Teach Readers How to Skim Long Texts
In anticipation of long reading passages on standardized tests, some teachers are naturally concerned with how their lower, slower, and/or unmotivated readers will perform. One simple strategy to support these students is to teach them how to skim. However, skimming is not reading faster; it’s reading more efficiently. Skimming involves reading key portions of a passage to glean the gist.
Teach skimming using informational text first.
- Read the introductory paragraph(s). The first paragraph (or two) of informational text contains the general topic, its narrow focus, and key points. Consequently, for the gist, students must carefully read this to know what the text will be about.
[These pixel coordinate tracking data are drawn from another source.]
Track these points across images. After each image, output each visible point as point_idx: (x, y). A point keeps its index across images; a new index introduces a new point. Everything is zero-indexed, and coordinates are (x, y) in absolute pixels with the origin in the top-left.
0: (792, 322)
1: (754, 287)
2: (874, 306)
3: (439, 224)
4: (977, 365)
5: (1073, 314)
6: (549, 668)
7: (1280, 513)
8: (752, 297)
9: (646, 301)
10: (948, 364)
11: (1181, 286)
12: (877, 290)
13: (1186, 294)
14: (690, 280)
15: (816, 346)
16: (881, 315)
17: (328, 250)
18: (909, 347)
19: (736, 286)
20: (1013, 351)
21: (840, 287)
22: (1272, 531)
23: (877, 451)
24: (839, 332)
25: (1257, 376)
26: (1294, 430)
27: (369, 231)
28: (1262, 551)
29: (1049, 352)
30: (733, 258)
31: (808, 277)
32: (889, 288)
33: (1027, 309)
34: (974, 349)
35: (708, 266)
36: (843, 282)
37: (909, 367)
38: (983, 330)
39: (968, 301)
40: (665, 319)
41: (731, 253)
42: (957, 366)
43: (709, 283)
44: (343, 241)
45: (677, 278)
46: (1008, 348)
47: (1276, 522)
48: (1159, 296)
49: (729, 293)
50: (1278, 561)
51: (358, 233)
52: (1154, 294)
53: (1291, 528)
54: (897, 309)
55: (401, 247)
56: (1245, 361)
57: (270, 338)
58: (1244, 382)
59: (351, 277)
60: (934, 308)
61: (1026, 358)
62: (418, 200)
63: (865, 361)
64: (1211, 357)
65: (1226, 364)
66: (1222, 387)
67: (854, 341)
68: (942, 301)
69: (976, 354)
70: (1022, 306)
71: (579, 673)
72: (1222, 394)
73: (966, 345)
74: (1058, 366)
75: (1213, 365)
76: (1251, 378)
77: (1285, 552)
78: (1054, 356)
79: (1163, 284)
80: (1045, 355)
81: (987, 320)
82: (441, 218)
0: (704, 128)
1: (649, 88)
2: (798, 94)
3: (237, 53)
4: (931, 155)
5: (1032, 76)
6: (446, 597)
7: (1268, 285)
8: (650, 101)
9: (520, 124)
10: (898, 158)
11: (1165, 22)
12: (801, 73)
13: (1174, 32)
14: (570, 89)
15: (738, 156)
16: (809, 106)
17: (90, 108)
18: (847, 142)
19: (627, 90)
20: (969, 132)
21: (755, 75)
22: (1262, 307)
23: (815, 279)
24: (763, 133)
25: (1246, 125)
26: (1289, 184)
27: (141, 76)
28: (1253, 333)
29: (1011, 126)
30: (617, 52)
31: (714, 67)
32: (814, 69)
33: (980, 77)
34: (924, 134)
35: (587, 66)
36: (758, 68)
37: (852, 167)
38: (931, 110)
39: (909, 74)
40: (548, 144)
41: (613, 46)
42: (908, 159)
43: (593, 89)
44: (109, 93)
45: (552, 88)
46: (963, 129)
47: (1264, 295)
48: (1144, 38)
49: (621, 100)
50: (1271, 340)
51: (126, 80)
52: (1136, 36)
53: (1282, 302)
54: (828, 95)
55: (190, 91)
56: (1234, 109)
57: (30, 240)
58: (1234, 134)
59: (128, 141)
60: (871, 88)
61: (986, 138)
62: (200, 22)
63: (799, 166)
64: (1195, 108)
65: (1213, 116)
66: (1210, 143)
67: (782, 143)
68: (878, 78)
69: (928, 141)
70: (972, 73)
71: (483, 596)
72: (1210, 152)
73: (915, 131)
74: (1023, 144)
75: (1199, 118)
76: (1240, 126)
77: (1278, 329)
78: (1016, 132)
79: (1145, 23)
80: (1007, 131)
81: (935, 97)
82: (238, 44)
- Read the first sentence of each body paragraph. Assuming most paragraphs follow a traditional structure of topic sentences/supporting details, these first sentences of informational text will identify the big ideas.
- Read the final paragraph. These last sentences recap key points and provide the so what? for the reader. This often includes an appeal to action, a big aha, or a final remark.
After reading these selective portions carefully, students are prepared to navigate the test questions. Although some questions require students to read body paragraphs, they now know which paragraph contains the specific details they need.
Unlike informational text, narrative paragraphs don’t follow a predictable pattern. (Sometimes they are extra-long and descriptive. Other times they may be one-sentence dialogue exchanges.) In addition, since stories follow a plot exposition map, comprehending the gist requires students to discover the conflict, climax, and conclusion. This requires a different skimming strategy.
- Read the first few paragraphs. Students are looking for two key elements in literature–the main characters and the conflict(s).
- Jump to the last two paragraphs to identify the climax and resolution. To have a thorough gist of literature, students need to know how the problem (revealed at the beginning) was finally addressed. This isn’t found in the middle of the story! It’s right before the end–usually in the second-to-last paragraph. Read these final paragraphs to discover the climax and then the outcome/resolution.
It should be noted that skimming is not a permanent substitute for a thorough reading of the text. But, on time-sensitive tasks like standardized tests, some readers need alternative strategies to increase their likelihood of getting through all the material.